Any job where you are given good (constructive) or bad feedback can be remembered for many reasons. Not just my chosen career path in my day job, but I would think this would happen anywhere. I have only worked as a teacher, although I have had student holiday jobs in offices, waitressing and bar work. As a teacher we are under constant scrutiny from parents and also other agencies and in particular with OFSTED. Both positive and negative comments given to you when you are observed in the classroom stay with you. Most recently I was subjected to the horror and humilating experience of an OFSTED inspection where the inspector completely missed my lessons of the day and came into my Early Years classroom as the children were tidying up. She also came in when the children were getting dressed for PE and the feedback was that the children were taking too long to get changed. If there was any positive feedback, I never heard it. No wonder teachers have no time for OFSTED inspectors who saunter into schools and only get a 1 day snapshot out of the whole school year.

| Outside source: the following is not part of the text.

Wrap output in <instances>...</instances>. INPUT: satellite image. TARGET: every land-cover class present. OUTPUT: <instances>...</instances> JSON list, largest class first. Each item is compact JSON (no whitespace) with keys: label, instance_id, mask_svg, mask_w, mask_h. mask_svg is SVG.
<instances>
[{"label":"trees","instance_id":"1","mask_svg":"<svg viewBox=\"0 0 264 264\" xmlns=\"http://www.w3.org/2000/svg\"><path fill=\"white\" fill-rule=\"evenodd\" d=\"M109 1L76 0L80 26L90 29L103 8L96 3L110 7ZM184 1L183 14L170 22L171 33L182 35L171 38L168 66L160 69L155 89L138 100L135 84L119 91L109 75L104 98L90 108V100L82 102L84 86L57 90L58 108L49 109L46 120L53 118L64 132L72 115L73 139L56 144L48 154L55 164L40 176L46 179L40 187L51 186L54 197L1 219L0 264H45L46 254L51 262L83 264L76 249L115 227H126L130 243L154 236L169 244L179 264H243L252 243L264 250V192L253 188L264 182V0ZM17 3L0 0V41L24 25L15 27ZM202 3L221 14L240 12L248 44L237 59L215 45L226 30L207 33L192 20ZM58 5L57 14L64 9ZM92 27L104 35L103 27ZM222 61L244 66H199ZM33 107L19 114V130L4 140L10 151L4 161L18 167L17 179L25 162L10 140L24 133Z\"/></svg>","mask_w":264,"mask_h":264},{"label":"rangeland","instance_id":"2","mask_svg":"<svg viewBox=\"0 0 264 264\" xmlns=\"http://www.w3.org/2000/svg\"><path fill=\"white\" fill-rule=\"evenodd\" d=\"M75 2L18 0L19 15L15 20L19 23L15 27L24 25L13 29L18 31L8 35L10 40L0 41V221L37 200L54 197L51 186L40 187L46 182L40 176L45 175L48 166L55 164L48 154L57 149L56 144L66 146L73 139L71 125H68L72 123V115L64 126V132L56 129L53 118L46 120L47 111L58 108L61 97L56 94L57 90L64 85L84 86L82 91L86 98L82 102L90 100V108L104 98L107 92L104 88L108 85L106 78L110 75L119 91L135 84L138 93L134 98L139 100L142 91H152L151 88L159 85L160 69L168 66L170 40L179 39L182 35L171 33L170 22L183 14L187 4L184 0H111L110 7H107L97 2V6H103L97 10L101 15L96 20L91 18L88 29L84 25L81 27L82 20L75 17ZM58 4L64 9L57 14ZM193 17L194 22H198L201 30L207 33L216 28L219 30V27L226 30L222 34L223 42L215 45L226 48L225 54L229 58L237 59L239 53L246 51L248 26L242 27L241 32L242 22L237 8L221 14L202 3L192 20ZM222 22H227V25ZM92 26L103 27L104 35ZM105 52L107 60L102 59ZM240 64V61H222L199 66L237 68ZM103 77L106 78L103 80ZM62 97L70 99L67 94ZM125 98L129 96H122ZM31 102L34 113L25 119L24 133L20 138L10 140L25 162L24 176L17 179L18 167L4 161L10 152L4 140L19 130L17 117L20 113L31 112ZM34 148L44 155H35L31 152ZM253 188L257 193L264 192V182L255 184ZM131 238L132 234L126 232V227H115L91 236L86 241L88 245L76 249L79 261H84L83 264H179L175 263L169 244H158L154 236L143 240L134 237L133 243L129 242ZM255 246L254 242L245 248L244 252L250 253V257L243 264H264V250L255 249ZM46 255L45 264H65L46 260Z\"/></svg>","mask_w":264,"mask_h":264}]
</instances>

A lovely comment I had from a teaching assistant in a school I was working at last week made me blush. I have two grown up children: a daughter of 20 who is currently at uni and a 17 year old son. She was asking me if I had children of my own and I told her about my children. She looked at me and said “No way! You don’t look old enough to have a 20 year old daughter!” Now that is a compliment, seeing as I have grey roots showing at the moment, crows feet and am suffering with horrible peri-menopausal symptoms! I did feel very good then, although my children do tease me and say “Mum, you’re dead old!” Well, to them anyone over the age of 40 is ancient!
Are there any comments which stick in your mind about yourself which you have never forgotten?